Denemarken en ZwedenEdit
Het Koninkrijk Denemarken voerde liberaliserende hervormingen door die in de lijn lagen van die van de Franse Revolutie, zonder direct contact. De Denen waren zich bewust van de Franse ideeën en stemden ermee in, toen het van het Deense absolutisme overging op een liberaal constitutioneel systeem tussen 1750-1850. De regeringswisseling in 1784 werd veroorzaakt door een machtsvacuüm dat was ontstaan toen koning Christian VII ziek werd, en de macht verschoof naar de kroonprins (die later koning Frederik VI werd) en hervormingsgezinde landeigenaren. In tegenstelling tot Frankrijk onder het oude regime werden in Denemarken de landbouwhervormingen geïntensiveerd, werd de lijfeigenschap afgeschaft en werden de burgerrechten uitgebreid tot de boeren, waren de financiën van de Deense staat gezond en waren er geen externe of interne crisissen. De hervormingen verliepen dus geleidelijk en het regime voerde zelf landbouwhervormingen door die tot gevolg hadden dat het absolutisme werd verzwakt doordat er een klasse van onafhankelijke boeren-vrijheren ontstond. Veel van het initiatief kwam van goed georganiseerde liberalen die de politieke veranderingen in de eerste helft van de 19e eeuw aanstuurden.

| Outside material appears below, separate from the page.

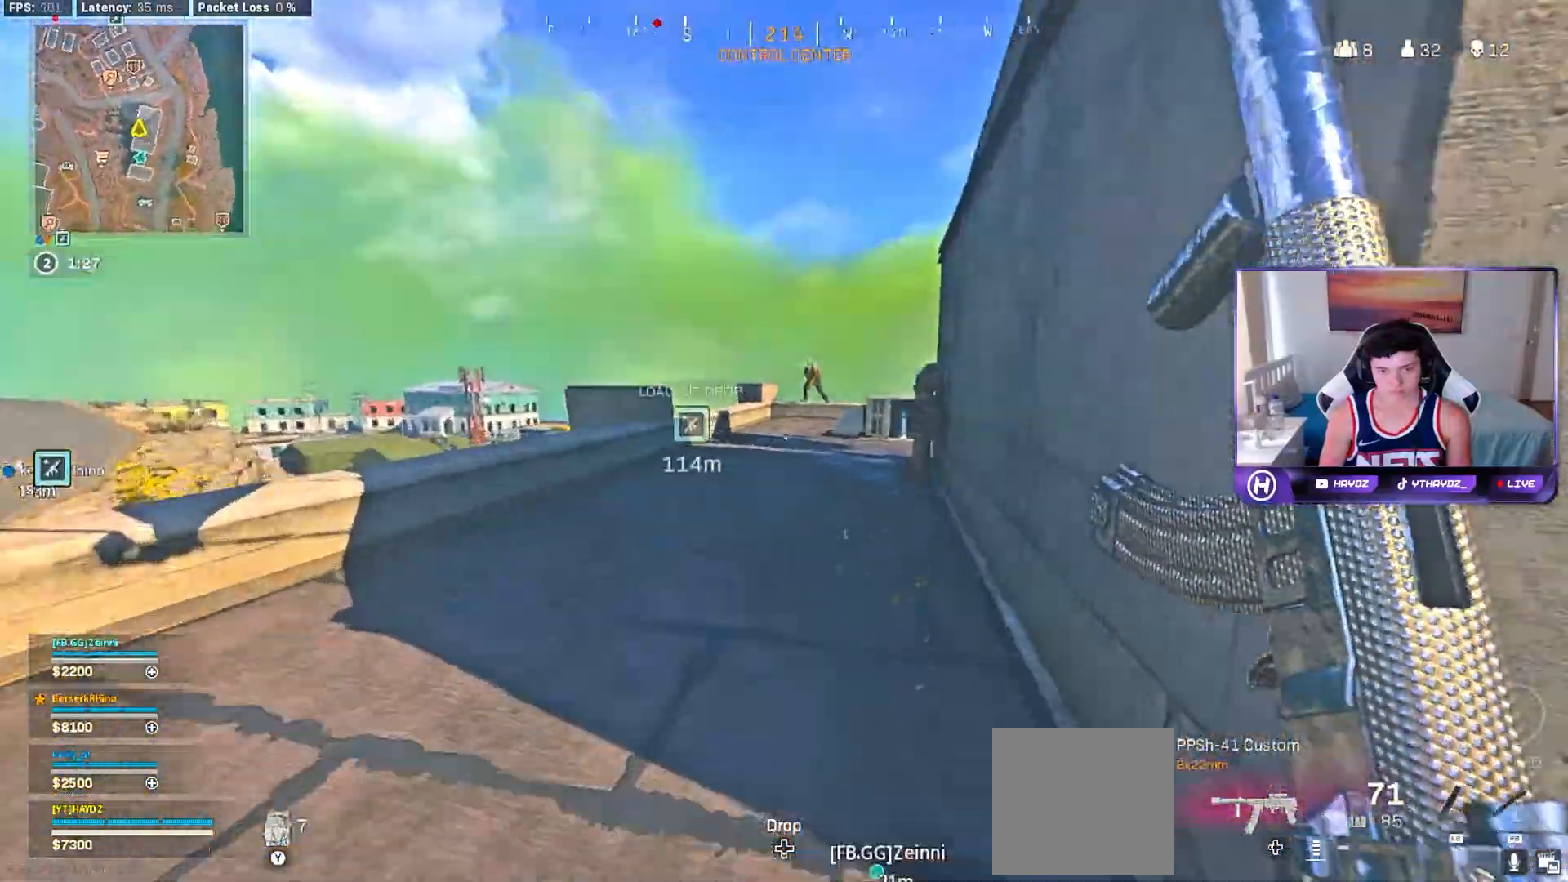
{"dt_ms": 500, "buttons": [], "left_stick": "up", "right_stick": "up", "events": [[67, "right_stick", "center"], [300, "right_stick", "up-left"], [333, "R3", "down"], [367, "right_stick", "up"], [417, "R3", "up"]]}
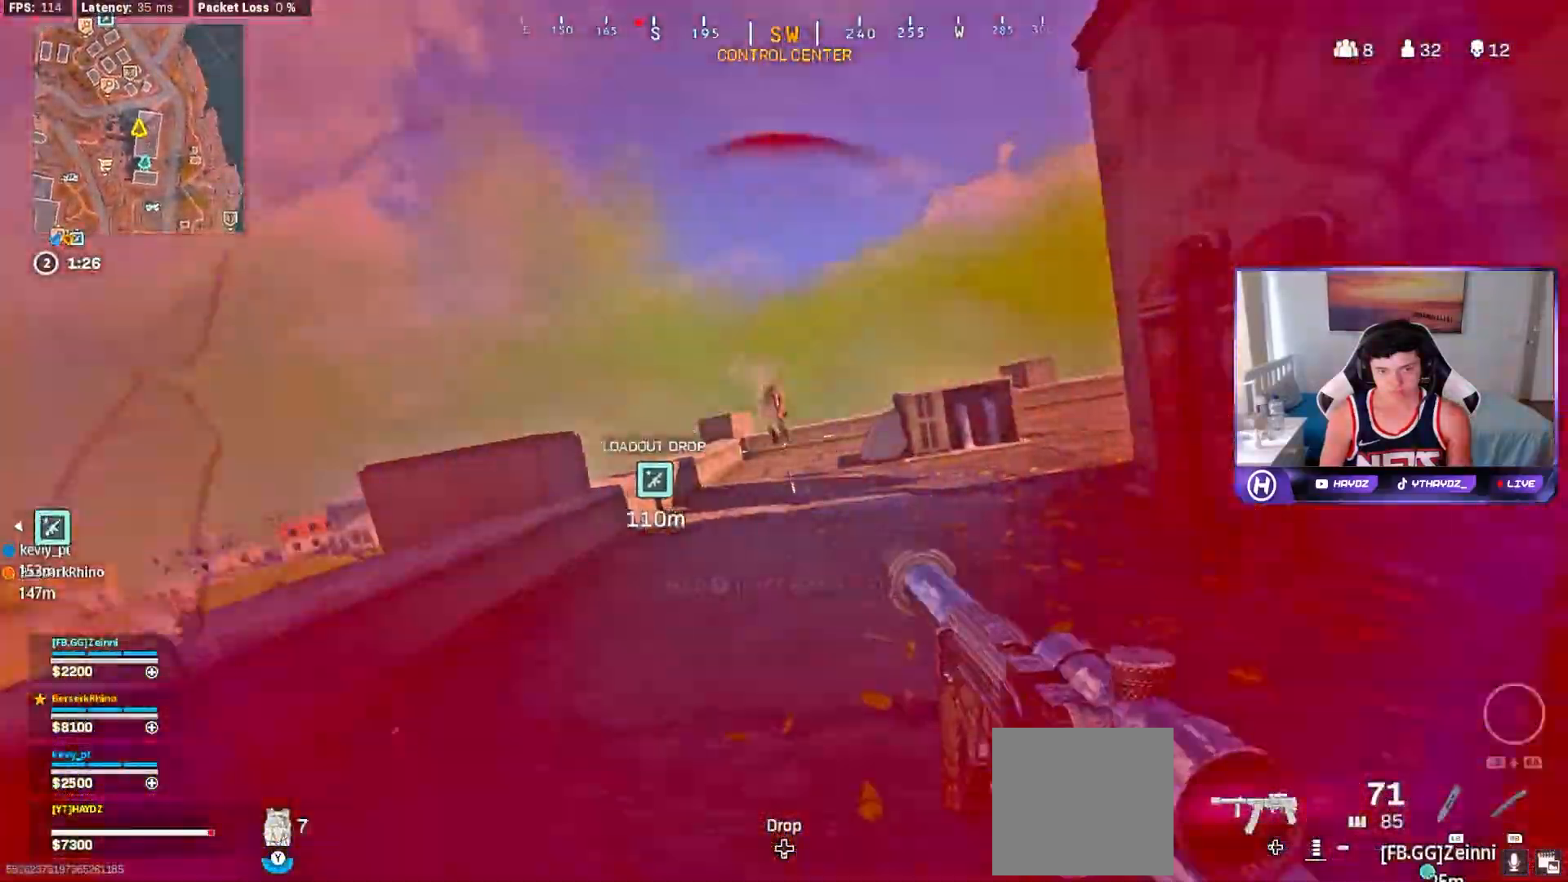
{"dt_ms": 500, "buttons": ["R2"], "left_stick": "right", "right_stick": "center", "events": [[17, "R3", "down"], [100, "R3", "up"], [100, "left_stick", "left"], [117, "R2", "down"], [167, "R3", "down"], [183, "right_stick", "center"], [250, "R3", "up"], [267, "left_stick", "down"], [317, "left_stick", "down-right"], [483, "left_stick", "right"]]}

In Zweden was Koning Gustav III (regeerde 1771-92) een verlicht despoot, die de adel verzwakte en talrijke grote sociale hervormingen bevorderde. Hij was van mening dat de Zweedse monarchie kon overleven en bloeien door een coalitie te vormen met de pas opgekomen middenklasse tegen de adel. Hij was bevriend met koning Lodewijk XVI en walgde van het Franse radicalisme. Niettemin besloot hij aanvullende antifeodale hervormingen te bevorderen om zijn positie bij de middenklasse te versterken. Toen de koning in 1792 werd vermoord, werd zijn broer Karel regent, maar de echte macht berustte bij Gustaf Adolf Reuterholm, die zich fel keerde tegen de Franse Revolutie en al haar aanhangers. Onder koning Gustav IV Adolf sloot Zweden zich aan bij verschillende coalities tegen Napoleon, maar het werd zwaar verslagen en verloor veel van zijn grondgebied, vooral Finland en Pommeren. De koning werd omvergeworpen door het leger, dat in 1810 besloot een van Napoleons maarschalken, Bernadotte, aan te stellen als troonopvolger en legeraanvoerder. Hij had een jakobijnse achtergrond en was goed geworteld in de revolutionaire beginselen, maar plaatste Zweden in de coalitie die zich tegen Napoleon verzette. Bernadotte diende als een vrij conservatieve koning Karel XIV Jan van Zweden (1818-44).